Among the countries illustrated, Canada enjoys the highest top-quarter index value and second highest bottom-quarter index value. Its bottom-quarter mathematics score is in a virtual tie with Finland; its top-quarter score ranks third behind Germany and France. The slope of the Canadian gradient (32.7) is the “flattest” of those illustrated, and is well below the OECD average (39.3). At the other end of school system equality is France. It enjoys the second highest top-quarter mathematics score, but is tied with United States for lowest bottom-quarter score. The result is that France has the “steepest” gradient (58.1), nearly twice Canada’s. While French students from socially advantaged families perform well, the French system, like the American, is weak in offsetting social disadvantage.
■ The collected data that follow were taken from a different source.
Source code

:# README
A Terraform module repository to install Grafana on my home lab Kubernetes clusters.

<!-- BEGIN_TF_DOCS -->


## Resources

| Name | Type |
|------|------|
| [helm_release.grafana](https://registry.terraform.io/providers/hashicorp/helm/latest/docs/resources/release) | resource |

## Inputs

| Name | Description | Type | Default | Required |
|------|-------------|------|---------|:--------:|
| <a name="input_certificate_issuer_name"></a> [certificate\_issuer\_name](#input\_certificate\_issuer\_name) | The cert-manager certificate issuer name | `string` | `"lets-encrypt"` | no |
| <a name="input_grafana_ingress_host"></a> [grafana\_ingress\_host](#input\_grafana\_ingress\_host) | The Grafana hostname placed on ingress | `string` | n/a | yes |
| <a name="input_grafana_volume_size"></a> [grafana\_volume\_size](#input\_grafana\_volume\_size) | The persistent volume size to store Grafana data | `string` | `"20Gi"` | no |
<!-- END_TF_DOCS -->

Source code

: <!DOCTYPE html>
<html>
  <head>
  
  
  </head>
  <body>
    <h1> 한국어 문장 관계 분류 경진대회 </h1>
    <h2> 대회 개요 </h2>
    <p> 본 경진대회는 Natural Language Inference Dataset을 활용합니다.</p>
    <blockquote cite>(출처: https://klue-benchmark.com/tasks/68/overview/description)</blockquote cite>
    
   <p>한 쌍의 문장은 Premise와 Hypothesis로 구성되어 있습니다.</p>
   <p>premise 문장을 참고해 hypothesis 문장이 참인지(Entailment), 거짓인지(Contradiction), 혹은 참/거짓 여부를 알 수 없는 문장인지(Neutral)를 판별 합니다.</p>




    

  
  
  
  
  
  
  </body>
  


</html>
Disproportionately important among the bottom quarter are many second- and third-generation Muslim immigrants from Africa.

Finally, education policy should be central to Aboriginal policy. The youngest census cohort for which it is reasonable to expect high school completion is ages 20–24. Among those in this cohort who identified in the 2011 census as North American Indian or First Nation, only 60 per cent had completed high school. This compares with 90 per cent among non-Aboriginals. These statistics should lead us to explore what is going on within schools. Figure 4 displays results for reading, by grade, in a sample of reserve schools in British Columbia. The pattern is typical for Aboriginal children in schools across Canada. Among those children who attend preschool and kindergarten, roughly two thirds are reading “at grade” level. (Not all students attend preschool.) The share reading at grade level falls below half in early primary grades and drops to 20 per cent by grade 8. The at-grade share rises to 30 per cent by grade 12, as a result of large numbers of academically weak students dropping out.

While these results are hardly encouraging, B.C. is in fact faring dramatically better than the other provinces in terms of Aboriginal education – particularly with respect to those living on-reserve. The worst Aboriginal education outcomes exist in the prairie provinces. PISA does not record student ethnic identities, but the fact that Manitoba’s bottom-quarter mathematics scores are tied for lowest across provinces and that the slope of its gradient is second highest is probably closely related to the disproportionate presence of Aboriginals among Manitoba’s bottom-quarter students.

All of which implies that inequalities matter but understanding them is not easy. Banting and Myles deserve credit for making a determined effort.